(Given passage Opens)

To a least some extent, the ease with which an anthologist can contact a writer’s representative and obtain rights to a story speaks to how often that writer will be reprinted. A nonresponsive agent, publisher, or literary estate is just one of an anthologist’s worries. Another is, believe it or not, active hostility toward the request. A third is a misunderstanding of the marketplace wherein a writer’s representative asks for such an exorbitant fee that the anthologist cannot reprint the story, or a desire to treat the rights as if they were shares in a company, and to not allow any reprinting, hoping the value goes up.

Hmm. Numbers two and three sound familiar…

Meantime, Donald M. Grant Publisher, Inc. has announced their 17-year-old Averoigne collection has “an expected release in the Spring of 2012”:

We are not taking orders at this time, do not have prices and have not set a release date. Please do not call or email us asking for more information than is posted here.

Oh boy! Sounds like it will be available any day now! Considering such excellent customer relations and Grant’s clearly rock-solid business model, I’m sure this news is trustworthy and sincere.

Once More Into the Thickets

James Maliszewski of Grognardia ran into troubles of his own when he tried to produce an RPG based on the settings of pulp fictioneer Clark Ashton Smith. The obstacle, however, wasn’t Smith’s estate — in fact, William Dorman, Smith’s stepson and director of CASiana Literary Enterprises, signed off on the project. The problems began when Maliszewski tried to include excerpts from Smith’s stories in the game rulebook:

I wrote to Mr Dorman to make certain this was acceptable and received word from him that CASiana has an “understanding” with the publisher Arkham House. This understanding is such that, while CASiana may be Smith’s literary executor, it makes no claim to holding the copyright to Smith’s actual literary texts. Instead, Arkham House makes that claim and, if I wanted to include any text from Smith’s stories, I’d need to contact Arkham House.

(Given passage Closes)
(Record set Opens)

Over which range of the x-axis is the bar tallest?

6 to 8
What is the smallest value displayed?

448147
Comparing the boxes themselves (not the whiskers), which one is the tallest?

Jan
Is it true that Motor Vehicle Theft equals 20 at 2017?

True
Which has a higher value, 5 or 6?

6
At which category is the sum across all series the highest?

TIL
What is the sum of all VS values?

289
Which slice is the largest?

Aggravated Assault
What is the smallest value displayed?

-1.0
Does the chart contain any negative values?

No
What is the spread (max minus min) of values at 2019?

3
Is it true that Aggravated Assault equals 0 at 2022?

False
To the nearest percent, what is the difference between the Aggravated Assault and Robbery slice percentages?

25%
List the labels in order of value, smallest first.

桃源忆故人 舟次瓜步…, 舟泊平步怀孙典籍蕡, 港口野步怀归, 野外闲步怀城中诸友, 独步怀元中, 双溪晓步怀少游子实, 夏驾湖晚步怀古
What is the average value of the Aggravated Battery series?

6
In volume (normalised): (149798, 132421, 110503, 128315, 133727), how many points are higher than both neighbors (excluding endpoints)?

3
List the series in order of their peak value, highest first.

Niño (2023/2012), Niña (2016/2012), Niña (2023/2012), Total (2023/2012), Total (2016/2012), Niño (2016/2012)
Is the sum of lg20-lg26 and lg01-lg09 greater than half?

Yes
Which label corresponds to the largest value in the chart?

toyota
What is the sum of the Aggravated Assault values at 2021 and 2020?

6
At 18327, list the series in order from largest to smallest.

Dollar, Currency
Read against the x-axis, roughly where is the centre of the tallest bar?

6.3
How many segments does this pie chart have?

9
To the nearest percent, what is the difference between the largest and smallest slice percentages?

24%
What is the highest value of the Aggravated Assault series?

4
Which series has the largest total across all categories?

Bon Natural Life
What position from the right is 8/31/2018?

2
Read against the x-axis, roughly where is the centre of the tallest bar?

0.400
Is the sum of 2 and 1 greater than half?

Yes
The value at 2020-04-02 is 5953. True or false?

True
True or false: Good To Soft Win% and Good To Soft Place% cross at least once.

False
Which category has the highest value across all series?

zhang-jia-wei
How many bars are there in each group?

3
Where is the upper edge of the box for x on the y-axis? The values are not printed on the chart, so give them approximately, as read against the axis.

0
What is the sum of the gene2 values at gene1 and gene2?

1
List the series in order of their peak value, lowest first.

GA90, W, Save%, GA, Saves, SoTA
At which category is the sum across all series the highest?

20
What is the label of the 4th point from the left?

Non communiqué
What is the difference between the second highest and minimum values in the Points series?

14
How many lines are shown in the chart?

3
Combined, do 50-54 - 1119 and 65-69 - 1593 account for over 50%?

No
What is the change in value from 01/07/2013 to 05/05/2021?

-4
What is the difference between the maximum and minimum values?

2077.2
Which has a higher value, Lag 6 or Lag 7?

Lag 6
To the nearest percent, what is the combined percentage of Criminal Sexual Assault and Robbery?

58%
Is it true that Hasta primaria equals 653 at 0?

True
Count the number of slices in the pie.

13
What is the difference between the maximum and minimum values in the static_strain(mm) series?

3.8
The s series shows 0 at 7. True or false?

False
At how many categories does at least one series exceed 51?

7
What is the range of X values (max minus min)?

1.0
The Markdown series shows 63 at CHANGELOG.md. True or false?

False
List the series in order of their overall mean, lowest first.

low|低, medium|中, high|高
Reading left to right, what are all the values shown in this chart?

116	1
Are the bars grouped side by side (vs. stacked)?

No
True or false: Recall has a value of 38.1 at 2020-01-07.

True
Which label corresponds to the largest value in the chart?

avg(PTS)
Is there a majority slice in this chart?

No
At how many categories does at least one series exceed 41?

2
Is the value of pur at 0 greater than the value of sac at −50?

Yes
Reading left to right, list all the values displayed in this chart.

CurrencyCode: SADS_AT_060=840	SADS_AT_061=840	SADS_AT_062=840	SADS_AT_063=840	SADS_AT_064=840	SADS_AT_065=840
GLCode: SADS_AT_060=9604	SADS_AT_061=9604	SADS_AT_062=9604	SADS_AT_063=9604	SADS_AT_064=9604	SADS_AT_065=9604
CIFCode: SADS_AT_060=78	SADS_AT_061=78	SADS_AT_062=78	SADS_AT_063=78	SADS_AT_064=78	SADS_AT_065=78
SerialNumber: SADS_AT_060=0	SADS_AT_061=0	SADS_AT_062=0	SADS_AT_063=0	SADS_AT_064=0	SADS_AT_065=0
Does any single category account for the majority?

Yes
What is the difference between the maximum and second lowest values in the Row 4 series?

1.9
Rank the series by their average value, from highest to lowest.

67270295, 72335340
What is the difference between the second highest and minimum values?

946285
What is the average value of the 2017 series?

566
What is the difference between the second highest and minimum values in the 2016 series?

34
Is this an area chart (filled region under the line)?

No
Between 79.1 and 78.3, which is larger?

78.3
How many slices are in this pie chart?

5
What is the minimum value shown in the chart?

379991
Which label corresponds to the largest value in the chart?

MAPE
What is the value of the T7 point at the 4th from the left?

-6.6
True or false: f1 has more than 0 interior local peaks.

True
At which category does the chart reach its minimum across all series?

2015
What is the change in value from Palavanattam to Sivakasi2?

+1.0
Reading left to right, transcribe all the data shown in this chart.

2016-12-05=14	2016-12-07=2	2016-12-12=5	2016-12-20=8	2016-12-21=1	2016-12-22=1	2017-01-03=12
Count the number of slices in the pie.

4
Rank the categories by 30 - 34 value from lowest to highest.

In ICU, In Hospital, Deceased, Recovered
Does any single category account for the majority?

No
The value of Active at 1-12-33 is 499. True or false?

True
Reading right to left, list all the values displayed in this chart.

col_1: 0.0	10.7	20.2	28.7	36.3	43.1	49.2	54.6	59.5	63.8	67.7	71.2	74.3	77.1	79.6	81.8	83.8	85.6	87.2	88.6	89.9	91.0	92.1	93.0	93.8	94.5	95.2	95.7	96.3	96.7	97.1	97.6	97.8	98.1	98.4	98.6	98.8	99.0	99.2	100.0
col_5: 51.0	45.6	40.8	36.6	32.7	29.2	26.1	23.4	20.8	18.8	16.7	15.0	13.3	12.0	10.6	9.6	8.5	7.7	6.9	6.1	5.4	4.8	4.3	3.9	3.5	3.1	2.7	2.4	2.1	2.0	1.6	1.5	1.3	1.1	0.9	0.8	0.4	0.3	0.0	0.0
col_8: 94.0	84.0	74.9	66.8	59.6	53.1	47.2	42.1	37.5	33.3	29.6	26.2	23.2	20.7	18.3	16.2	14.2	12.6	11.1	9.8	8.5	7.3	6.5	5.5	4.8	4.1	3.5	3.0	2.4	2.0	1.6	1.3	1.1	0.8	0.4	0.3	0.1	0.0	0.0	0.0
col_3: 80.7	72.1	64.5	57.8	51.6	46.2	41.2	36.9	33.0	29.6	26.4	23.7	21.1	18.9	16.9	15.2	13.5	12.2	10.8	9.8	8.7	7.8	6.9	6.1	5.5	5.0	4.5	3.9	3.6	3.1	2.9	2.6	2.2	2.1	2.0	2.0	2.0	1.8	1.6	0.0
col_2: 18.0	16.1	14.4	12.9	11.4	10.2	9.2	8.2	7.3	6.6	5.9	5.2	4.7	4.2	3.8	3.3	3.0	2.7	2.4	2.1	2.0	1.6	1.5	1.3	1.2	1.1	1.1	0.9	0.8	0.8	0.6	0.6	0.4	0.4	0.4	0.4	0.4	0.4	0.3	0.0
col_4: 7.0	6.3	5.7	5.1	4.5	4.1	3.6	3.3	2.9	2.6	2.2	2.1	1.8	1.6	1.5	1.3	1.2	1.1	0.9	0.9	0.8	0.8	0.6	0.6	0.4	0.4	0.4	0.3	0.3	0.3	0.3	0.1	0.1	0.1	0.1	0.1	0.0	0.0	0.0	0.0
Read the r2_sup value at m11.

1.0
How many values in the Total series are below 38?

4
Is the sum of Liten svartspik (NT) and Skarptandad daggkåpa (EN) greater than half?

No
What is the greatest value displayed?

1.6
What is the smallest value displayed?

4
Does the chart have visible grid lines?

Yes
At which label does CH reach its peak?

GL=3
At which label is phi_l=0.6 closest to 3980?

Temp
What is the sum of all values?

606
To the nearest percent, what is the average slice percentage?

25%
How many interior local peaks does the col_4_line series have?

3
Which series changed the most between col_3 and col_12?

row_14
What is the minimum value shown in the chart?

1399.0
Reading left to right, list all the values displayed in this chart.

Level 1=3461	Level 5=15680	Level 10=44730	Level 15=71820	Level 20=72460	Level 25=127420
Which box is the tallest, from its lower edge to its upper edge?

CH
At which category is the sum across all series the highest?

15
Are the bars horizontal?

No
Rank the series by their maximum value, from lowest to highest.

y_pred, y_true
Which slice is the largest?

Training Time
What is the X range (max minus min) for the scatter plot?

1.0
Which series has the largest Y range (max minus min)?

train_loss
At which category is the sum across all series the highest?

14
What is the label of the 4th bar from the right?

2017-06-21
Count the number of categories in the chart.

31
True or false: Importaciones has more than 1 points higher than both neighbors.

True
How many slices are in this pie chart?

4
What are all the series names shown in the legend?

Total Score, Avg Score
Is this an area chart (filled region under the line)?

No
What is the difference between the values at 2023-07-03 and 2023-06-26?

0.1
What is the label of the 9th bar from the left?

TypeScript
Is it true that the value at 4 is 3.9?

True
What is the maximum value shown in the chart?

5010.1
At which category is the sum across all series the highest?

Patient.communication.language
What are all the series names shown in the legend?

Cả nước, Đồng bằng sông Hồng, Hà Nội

(Record set Closes)

> [Your goal]
Please continue the piece on securing rights to Clark Ashton Smith's stories from where it stops, not the items.

> [Output of the task]
Naturally, I did. April Derleth, daughter of the company’s founder, directed me to someone else, who acted as Arkham House’s “literary agent” or some similar title. I can’t recall the man’s name, but I did get in touch with him. He and I exchange some letters and emails before eventually coming down to brass tacks about the cost of securing the rights to Smith’s texts for an RPG. Needless to say, the cost involved was higher than I could justify given the likely return and so, unhappily, I reported this back to the interested publisher. There was brief talk of negotiating for a better deal, but, in the end, all concerned knew it’d hardly be worth it, as this would be a niche product.

Apparently Dorman also told Maliszewski that both CASiana and Arkham House use the same agent (the one I quote throughout this post) because the two entities have a “shared interest in copyright.” Since Smith himself took part in assembling at least three of Arkham House’s collections — Out of Time and Space, Lost Worlds, and A Rendezvous in Averoigne — Arkham House has maintained the copyright of these slightly different texts, whereas the original versions that appeared in Weird Tales are most certainly in the public domain. Recall that the agent stated:

Also note that some of the earliest of CAS’ published works may be considered in public domain, and Wildside (Prime is a part of Wildside) do unfortunately take advantage of this.

Which is a clear admission that neither party has ownership of the copyright to these early versions.

It’s interesting that on the copyright page to Necronomicon Press’s 1995 collection Tales of Zothique, Arkham House is never mentioned. Instead, editor Will Murray used Smith’s original manuscripts archived at Brown University. When, in a few cases, the originals were absent, the Weird Tales versions were used. There is also this:

Of invaluable help also was William Dorman, representative of the Estate of Clark Ashton Smith, without whose enthusiasm and support this project would have never seen the light. … All items reprinted by permission of CASiana, the Estate of Clark Ashton Smith.

So my advice to anyone seeking to do what James and I failed to accomplish: communicate with Dorman solely; bypass Arkham House and the joint agent completely; and, if reprinting Smith’s texts, use the Weird Tales versions.